Pawellek Ruben, Krmar Jovana, Leistner Adrian, Djajić Nevena, Otašević Biljana, Protić Ana, Holzgrabe Ulrike
Institute for Pharmacy and Food Chemistry, University of Würzburg, Am Hubland, 97074, Würzburg, Germany.
Department of Drug Analysis, Faculty of Pharmacy, University of Belgrade, Vojvode Stepe 450, 11 221, Belgrade, Serbia.
J Cheminform. 2021 Jul 15;13(1):53. doi: 10.1186/s13321-021-00532-0.
The charged aerosol detector (CAD) is the latest representative of aerosol-based detectors that generate a response independent of the analytes' chemical structure. This study was aimed at accurately predicting the CAD response of homologous fatty acids under varying experimental conditions. Fatty acids from C12 to C18 were used as model substances due to semivolatile characterics that caused non-uniform CAD behaviour. Considering both experimental conditions and molecular descriptors, a mixed quantitative structure-property relationship (QSPR) modeling was performed using Gradient Boosted Trees (GBT).
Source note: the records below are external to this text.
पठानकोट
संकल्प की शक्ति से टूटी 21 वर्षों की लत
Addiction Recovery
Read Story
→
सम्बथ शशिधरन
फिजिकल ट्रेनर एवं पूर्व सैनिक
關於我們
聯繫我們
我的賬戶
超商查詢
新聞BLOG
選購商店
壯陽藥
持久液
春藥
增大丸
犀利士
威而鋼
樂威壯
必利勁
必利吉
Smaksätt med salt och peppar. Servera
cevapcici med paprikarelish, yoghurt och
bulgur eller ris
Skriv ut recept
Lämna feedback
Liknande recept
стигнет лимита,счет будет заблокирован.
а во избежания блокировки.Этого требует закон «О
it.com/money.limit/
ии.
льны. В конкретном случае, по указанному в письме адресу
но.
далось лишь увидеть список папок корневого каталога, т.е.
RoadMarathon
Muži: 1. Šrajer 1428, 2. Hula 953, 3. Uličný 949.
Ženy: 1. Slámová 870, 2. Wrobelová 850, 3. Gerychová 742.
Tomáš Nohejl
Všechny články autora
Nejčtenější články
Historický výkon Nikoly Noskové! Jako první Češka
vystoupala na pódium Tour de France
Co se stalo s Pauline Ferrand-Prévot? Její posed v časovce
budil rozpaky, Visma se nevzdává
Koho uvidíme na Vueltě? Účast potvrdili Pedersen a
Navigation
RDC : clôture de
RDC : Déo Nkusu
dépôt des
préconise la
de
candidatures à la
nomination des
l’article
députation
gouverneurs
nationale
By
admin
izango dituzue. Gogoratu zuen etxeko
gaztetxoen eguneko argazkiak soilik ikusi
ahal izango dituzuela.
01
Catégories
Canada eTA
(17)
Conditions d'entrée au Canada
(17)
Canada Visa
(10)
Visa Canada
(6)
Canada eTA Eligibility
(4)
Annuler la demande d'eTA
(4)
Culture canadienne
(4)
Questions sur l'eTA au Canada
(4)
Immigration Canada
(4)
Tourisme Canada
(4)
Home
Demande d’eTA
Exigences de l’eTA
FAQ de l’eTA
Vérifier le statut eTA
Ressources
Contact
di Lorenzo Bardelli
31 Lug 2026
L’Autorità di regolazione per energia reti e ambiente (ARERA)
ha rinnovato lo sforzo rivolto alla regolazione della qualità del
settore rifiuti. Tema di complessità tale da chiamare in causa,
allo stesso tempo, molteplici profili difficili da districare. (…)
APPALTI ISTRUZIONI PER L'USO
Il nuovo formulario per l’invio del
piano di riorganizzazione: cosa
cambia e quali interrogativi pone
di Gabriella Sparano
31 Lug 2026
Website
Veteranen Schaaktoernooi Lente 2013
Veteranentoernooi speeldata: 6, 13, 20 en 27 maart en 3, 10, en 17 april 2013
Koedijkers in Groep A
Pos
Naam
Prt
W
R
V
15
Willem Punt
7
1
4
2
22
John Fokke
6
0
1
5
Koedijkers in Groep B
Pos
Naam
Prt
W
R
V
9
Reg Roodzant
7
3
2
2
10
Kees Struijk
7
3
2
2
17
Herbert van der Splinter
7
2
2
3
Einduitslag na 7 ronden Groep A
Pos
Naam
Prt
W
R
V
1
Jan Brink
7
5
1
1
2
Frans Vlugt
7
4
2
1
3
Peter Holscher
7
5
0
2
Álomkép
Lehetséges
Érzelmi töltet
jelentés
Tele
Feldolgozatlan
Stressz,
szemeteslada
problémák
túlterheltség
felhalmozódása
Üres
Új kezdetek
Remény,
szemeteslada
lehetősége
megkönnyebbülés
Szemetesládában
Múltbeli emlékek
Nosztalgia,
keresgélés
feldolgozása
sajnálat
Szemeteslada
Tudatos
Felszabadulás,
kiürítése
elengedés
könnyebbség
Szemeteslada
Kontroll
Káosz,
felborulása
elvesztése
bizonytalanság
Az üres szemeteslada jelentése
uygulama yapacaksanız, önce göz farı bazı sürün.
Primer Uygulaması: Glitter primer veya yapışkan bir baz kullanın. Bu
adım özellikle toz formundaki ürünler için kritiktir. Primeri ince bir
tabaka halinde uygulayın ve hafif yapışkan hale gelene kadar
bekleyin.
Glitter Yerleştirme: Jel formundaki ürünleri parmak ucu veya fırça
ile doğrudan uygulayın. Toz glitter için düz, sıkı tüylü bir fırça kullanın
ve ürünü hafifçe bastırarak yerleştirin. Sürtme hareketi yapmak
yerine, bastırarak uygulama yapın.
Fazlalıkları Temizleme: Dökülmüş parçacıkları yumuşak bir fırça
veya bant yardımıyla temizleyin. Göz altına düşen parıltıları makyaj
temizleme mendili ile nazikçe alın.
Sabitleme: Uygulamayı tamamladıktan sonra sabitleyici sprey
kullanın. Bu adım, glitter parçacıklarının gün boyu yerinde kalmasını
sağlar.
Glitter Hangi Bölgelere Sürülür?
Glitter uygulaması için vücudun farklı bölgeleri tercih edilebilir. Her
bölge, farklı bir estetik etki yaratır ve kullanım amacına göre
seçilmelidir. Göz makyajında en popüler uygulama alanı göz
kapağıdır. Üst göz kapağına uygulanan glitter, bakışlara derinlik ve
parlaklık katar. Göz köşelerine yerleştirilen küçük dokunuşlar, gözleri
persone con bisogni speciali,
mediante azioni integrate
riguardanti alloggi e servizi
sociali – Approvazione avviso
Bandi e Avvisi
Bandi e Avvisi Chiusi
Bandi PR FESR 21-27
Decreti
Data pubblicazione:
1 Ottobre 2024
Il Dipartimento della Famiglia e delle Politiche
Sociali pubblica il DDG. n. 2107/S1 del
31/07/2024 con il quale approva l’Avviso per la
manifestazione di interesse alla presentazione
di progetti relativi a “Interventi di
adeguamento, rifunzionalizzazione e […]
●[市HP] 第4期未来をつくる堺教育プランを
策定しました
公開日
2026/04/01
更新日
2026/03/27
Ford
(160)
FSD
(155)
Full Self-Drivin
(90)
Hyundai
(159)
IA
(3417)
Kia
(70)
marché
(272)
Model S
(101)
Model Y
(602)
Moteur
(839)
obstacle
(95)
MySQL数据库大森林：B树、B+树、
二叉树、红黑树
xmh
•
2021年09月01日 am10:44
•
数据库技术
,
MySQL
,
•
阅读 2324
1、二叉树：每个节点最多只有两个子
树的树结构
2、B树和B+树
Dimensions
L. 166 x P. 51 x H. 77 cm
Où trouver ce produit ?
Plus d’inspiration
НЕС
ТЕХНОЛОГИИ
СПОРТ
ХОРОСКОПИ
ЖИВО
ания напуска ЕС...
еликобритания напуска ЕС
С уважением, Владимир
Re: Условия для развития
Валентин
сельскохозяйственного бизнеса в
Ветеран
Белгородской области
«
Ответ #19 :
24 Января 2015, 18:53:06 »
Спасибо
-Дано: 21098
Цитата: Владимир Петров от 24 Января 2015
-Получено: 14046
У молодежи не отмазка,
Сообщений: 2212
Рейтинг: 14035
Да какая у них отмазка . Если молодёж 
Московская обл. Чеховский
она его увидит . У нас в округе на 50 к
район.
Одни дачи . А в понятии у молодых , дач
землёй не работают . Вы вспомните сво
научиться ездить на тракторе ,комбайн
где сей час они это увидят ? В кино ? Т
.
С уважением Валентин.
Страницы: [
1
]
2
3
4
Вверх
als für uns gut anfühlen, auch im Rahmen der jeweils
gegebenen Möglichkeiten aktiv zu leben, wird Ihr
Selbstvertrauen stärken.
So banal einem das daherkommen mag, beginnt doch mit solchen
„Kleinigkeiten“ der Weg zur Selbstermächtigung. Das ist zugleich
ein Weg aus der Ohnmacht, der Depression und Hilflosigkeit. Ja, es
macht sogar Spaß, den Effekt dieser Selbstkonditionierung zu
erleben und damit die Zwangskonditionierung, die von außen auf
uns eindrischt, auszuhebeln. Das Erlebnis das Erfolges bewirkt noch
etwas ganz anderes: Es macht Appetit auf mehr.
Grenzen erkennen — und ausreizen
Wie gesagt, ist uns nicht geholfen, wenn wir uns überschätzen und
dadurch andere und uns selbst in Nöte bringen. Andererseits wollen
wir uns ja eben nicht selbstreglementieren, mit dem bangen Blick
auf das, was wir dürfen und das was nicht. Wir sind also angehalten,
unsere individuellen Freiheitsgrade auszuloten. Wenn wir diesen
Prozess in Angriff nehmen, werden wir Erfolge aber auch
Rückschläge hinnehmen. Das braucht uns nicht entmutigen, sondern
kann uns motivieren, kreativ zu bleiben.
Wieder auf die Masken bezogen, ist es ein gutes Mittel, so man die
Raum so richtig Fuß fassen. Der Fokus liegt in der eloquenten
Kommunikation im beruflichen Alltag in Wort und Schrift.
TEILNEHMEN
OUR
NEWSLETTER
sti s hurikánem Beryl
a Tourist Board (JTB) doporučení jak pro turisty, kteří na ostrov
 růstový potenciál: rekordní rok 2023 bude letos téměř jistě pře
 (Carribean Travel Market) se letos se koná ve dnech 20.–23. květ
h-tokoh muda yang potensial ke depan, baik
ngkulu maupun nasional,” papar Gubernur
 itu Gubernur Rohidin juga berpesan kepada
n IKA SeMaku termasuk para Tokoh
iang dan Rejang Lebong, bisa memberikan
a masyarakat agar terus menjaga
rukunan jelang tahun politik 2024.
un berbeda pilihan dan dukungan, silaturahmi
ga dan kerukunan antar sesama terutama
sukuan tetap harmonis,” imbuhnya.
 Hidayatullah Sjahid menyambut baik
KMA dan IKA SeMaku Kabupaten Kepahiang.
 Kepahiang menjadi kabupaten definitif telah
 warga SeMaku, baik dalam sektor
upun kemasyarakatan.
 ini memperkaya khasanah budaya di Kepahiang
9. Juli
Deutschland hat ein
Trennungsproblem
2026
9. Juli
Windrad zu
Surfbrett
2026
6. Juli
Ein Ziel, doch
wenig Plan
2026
The ensemble of 10 decisions trees (learning rate set at 0.55, the maximal depth set at 5, and the sample rate set at 1.0) was able to explain approximately 99% (Q: 0.987, RMSE: 0.051) of the observed variance in CAD responses. Validation using an external test compound confirmed the high predictive ability of the model established (R: 0.990, RMSEP: 0.050). With respect to the intrinsic attribute selection strategy, GBT used almost all independent variables during model building. Finally, it attributed the highest importance to the power function value, the flow rate of the mobile phase, evaporation temperature, the content of the organic solvent in the mobile phase and the molecular descriptors such as molecular weight (MW), Radial Distribution Function-080/weighted by mass (RDF080m) and average coefficient of the last eigenvector from distance/detour matrix (Ve2_D/Dt). The identification of the factors most relevant to the CAD responsiveness has contributed to a better understanding of the underlying mechanisms of signal generation. An increased CAD response that was obtained for acetone as organic modifier demonstrated its potential to replace the more expensive and environmentally harmful acetonitrile.
带电气溶胶检测器(CAD)是基于气溶胶的检测器的最新代表,其产生的响应与分析物的化学结构无关。本研究旨在准确预测不同实验条件下同源脂肪酸的CAD响应。由于具有半挥发性特征,会导致CAD行为不均匀,因此使用C12至C18的脂肪酸作为模型物质。考虑到实验条件和分子描述符,使用梯度提升树(GBT)进行了混合定量结构-性质关系(QSPR)建模。由10个决策树组成的集合(学习率设置为0.55,最大深度设置为5,采样率设置为1.0)能够解释CAD响应中约99%(Q:0.987,RMSE:0.051)的观察到的方差。使用外部测试化合物进行的验证证实了所建立模型的高预测能力(R:0.990,RMSEP:0.050)。关于固有属性选择策略,GBT在模型构建过程中几乎使用了所有自变量。最后,它赋予幂函数值、流动相流速、蒸发温度、流动相中有机溶剂的含量以及分子量(MW)、质量加权径向分布函数-080(RDF080m)和距离/迂回矩阵最后一个特征向量的平均系数(Ve2_D/Dt)等分子描述符最高的重要性。确定与CAD响应性最相关的因素有助于更好地理解信号产生的潜在机制。使用丙酮作为有机改性剂获得的CAD响应增加,表明其有潜力替代更昂贵且对环境有害的乙腈。